60 participants will be recruited from outpatients or inpatients in First Affiliated Hospital of Sun Yat-sen University according the eligibility criteria. All the eligible subjects will be randomly allocated into 2 groups, the fasting group and the intense insulin therapy group. The former one will receive fasting therapy for 14 days and the latter be treated with an intense insulin therapy including short-term continuous subcutaneous insulin infusion treatment or four stage intensive insulin treatment for 2 weeks.

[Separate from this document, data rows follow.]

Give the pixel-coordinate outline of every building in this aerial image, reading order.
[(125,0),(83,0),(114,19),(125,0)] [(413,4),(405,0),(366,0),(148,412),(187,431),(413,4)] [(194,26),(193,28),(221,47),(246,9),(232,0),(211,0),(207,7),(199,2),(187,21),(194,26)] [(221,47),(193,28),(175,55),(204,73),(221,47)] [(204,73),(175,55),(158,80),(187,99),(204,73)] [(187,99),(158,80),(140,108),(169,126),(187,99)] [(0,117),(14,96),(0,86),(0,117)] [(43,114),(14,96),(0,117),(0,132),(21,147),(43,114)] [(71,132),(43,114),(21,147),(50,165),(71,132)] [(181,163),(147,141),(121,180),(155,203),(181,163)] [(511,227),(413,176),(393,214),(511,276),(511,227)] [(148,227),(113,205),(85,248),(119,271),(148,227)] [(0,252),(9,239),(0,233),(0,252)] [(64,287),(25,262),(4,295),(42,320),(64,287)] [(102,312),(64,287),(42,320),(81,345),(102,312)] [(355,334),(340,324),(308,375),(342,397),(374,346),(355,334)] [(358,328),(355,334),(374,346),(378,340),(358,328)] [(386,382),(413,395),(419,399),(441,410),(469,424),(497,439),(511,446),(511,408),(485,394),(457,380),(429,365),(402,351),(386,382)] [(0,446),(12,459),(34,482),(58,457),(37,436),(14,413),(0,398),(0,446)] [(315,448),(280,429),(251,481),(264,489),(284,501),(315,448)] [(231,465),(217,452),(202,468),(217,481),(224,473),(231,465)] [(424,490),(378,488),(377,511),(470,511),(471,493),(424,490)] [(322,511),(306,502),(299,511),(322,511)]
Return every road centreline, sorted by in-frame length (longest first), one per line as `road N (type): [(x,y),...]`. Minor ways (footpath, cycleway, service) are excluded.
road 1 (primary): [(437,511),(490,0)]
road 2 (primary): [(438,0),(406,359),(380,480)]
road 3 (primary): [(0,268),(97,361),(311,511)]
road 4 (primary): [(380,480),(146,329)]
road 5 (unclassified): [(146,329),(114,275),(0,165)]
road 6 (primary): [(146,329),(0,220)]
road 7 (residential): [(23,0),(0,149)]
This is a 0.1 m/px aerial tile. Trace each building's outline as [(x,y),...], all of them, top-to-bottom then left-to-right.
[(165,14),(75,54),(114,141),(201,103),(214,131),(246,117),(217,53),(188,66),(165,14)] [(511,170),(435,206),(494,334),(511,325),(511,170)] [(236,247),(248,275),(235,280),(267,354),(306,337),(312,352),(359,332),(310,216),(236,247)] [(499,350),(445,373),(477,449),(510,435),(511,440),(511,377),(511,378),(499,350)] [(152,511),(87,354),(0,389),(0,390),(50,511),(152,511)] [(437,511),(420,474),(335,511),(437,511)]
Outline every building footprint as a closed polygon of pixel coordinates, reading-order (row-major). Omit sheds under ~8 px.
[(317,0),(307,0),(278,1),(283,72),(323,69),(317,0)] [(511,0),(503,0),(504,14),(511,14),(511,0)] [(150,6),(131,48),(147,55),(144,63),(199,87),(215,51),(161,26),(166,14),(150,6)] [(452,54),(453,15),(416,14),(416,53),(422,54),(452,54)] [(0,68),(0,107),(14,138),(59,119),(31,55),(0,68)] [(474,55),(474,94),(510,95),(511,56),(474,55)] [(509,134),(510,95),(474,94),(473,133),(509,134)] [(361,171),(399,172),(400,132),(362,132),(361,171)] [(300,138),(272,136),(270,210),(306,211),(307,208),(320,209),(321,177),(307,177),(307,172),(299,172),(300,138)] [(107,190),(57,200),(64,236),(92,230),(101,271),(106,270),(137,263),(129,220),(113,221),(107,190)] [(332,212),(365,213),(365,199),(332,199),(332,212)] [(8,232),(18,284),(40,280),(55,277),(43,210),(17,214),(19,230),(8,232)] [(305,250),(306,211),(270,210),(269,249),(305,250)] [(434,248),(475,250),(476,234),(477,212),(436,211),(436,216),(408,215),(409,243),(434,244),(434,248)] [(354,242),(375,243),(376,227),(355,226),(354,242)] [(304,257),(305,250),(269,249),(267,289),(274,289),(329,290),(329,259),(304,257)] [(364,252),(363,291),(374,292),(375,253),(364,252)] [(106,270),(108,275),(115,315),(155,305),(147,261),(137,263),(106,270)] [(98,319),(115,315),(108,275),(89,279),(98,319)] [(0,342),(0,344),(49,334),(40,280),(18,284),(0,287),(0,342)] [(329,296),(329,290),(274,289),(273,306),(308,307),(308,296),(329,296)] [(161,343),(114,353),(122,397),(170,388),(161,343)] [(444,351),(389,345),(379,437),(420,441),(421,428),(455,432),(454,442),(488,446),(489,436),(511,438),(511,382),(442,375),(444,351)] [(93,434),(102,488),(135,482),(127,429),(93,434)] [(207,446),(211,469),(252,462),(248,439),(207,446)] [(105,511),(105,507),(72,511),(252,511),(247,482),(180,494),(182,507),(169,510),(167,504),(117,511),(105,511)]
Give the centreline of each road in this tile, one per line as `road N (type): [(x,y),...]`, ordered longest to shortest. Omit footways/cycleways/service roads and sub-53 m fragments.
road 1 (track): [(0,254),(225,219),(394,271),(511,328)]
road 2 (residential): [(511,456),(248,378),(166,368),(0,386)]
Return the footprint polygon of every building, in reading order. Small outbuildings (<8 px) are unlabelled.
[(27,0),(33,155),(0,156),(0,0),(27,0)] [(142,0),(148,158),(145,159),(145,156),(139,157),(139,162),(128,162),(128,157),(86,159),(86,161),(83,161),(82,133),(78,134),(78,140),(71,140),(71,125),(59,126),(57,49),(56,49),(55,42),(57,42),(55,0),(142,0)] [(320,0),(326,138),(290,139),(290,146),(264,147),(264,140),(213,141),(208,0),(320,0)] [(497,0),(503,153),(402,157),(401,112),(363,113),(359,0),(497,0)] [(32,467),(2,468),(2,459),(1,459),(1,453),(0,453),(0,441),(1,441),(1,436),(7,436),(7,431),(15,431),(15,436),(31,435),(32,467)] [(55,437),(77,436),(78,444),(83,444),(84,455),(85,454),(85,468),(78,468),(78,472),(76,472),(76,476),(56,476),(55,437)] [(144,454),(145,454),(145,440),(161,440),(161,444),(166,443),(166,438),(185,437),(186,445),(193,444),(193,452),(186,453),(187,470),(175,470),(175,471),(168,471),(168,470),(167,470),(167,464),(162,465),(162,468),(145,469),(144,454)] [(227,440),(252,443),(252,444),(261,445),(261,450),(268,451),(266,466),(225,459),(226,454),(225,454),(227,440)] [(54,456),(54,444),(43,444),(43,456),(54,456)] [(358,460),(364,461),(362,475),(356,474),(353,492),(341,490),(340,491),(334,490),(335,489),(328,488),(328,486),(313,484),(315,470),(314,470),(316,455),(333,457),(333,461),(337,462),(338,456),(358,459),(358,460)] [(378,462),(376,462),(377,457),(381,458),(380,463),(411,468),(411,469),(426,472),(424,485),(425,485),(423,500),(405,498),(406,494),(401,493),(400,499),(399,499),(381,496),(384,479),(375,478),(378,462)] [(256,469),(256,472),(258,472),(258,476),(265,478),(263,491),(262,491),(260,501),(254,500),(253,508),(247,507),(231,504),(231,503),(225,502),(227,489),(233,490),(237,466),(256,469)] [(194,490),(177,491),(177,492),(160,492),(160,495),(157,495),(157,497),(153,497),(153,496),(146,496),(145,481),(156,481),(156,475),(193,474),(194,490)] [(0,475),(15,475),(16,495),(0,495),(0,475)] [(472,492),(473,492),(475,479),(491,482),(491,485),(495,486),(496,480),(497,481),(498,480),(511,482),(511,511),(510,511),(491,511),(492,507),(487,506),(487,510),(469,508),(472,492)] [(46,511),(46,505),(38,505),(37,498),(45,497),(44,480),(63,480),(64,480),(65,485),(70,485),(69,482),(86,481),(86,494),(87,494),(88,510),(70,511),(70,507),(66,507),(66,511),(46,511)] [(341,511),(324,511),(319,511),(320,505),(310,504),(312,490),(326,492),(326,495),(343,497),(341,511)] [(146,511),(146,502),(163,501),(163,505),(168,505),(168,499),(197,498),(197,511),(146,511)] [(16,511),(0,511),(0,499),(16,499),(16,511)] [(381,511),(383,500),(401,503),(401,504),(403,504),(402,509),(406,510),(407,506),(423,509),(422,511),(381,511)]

First of all, to determine whether fasting therapy is effective for glucose control or not, the investigators will observed the required time and control rate for a targeted glucose level, the average fasting blood glucose and postprandial blood glucose as well as the glucose amelioration degree in all the patients. Then, all the patients will undergo a follow-up period of 1 year, during which the fasting and postprandial blood glucose and glycosylated hemoglobin of each participant will be monitored to assess the long-term remission rate of diabetes. Patients are invited to review their glucose and lipid metabolic indices at 3 months, 6 months and 12 months of follow-up. Lifestyle guidance will be offered by specialist physicians throughout the follow-up period.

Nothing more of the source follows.